Given instruction ▸ Repeat all of the data precisely.

[A block of data]
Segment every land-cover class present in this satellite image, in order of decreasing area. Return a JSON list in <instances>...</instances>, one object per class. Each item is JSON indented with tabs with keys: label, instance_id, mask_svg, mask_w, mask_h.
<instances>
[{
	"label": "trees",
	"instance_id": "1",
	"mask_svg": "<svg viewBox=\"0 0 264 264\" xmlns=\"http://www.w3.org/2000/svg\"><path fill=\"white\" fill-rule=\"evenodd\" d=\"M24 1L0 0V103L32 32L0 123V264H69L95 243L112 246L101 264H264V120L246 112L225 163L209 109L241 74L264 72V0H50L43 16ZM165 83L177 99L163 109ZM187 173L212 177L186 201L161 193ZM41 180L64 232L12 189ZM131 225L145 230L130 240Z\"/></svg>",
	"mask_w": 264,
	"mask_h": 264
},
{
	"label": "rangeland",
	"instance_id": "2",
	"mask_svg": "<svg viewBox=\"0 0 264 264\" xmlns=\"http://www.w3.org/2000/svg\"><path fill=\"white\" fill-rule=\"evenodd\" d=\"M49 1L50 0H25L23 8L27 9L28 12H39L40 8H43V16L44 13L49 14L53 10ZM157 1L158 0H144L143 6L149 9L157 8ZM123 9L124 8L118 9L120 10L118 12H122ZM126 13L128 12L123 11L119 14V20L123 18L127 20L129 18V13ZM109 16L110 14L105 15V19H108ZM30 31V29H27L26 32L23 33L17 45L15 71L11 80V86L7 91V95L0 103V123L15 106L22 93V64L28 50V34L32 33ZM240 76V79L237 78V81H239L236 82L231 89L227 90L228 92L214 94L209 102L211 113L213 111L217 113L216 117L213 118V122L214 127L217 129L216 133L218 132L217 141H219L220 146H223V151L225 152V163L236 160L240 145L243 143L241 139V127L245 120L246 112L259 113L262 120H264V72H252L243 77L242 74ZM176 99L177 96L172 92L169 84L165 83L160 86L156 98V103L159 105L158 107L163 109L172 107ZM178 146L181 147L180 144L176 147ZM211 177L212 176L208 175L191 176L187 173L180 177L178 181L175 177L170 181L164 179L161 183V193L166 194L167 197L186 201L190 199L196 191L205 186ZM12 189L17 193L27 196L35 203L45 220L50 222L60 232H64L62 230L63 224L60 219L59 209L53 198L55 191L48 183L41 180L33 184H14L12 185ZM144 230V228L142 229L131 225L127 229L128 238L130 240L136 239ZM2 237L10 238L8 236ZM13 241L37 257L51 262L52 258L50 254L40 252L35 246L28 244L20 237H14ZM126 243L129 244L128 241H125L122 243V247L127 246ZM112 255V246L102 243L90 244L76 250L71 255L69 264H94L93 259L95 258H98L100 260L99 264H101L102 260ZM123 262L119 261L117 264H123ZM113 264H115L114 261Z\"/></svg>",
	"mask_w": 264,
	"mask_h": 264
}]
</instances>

Solution for this task ▸
Segment every land-cover class present in this satellite image, in order of decreasing area. Return a JSON list in <instances>...</instances>, one object per class. Each item is JSON indented with tabs with keys: label, instance_id, mask_svg, mask_w, mask_h.
<instances>
[{
	"label": "trees",
	"instance_id": "1",
	"mask_svg": "<svg viewBox=\"0 0 264 264\" xmlns=\"http://www.w3.org/2000/svg\"><path fill=\"white\" fill-rule=\"evenodd\" d=\"M24 1L0 0V103L32 32L0 123V264H69L95 243L112 246L101 264H264V120L246 112L225 163L209 109L241 74L264 72V0H50L43 16ZM165 83L177 99L163 109ZM187 173L212 177L186 201L161 193ZM41 180L64 232L12 189ZM131 225L145 230L130 240Z\"/></svg>",
	"mask_w": 264,
	"mask_h": 264
},
{
	"label": "rangeland",
	"instance_id": "2",
	"mask_svg": "<svg viewBox=\"0 0 264 264\" xmlns=\"http://www.w3.org/2000/svg\"><path fill=\"white\" fill-rule=\"evenodd\" d=\"M49 1L50 0H25L23 8L27 9L28 12H39L40 8H43V16L44 13L49 14L53 10ZM157 1L158 0H144L143 6L149 9L157 8ZM123 9L124 8L118 9L120 10L118 12H122ZM126 13L128 12L123 11L119 14V20L123 18L127 20L129 18V13ZM109 16L110 14L105 15V19H108ZM30 31V29H27L26 32L23 33L17 45L15 71L11 80V86L7 91V95L0 103V123L15 106L22 93V64L28 50V34L32 33ZM240 76V79L237 78V81H239L236 82L231 89L227 90L228 92L214 94L209 102L211 113L213 111L217 113L216 117L213 118V122L214 127L217 129L216 133L218 132L217 141H219L220 146H223V151L225 152V163L236 160L240 145L243 143L241 139V127L245 120L246 112L259 113L262 120H264V72H252L243 77L242 74ZM176 99L177 96L172 92L169 84L165 83L160 86L156 98V103L159 105L158 107L163 109L172 107ZM178 146L181 147L180 144L176 147ZM211 177L212 176L208 175L191 176L187 173L180 177L178 181L175 177L170 181L164 179L161 183V193L166 194L167 197L186 201L190 199L196 191L205 186ZM12 189L17 193L27 196L35 203L45 220L50 222L60 232H64L62 230L63 224L60 219L59 209L53 198L55 191L48 183L41 180L33 184H14L12 185ZM144 230V228L142 229L131 225L127 229L128 238L130 240L136 239ZM2 237L10 238L8 236ZM13 241L37 257L51 262L52 258L50 254L40 252L35 246L28 244L20 237H14ZM126 243L129 244L128 241H125L122 243V247L127 246ZM112 255V246L102 243L90 244L76 250L71 255L69 264H94L93 259L95 258H98L100 260L99 264H101L102 260ZM123 262L119 261L117 264H123ZM113 264H115L114 261Z\"/></svg>",
	"mask_w": 264,
	"mask_h": 264
}]
</instances>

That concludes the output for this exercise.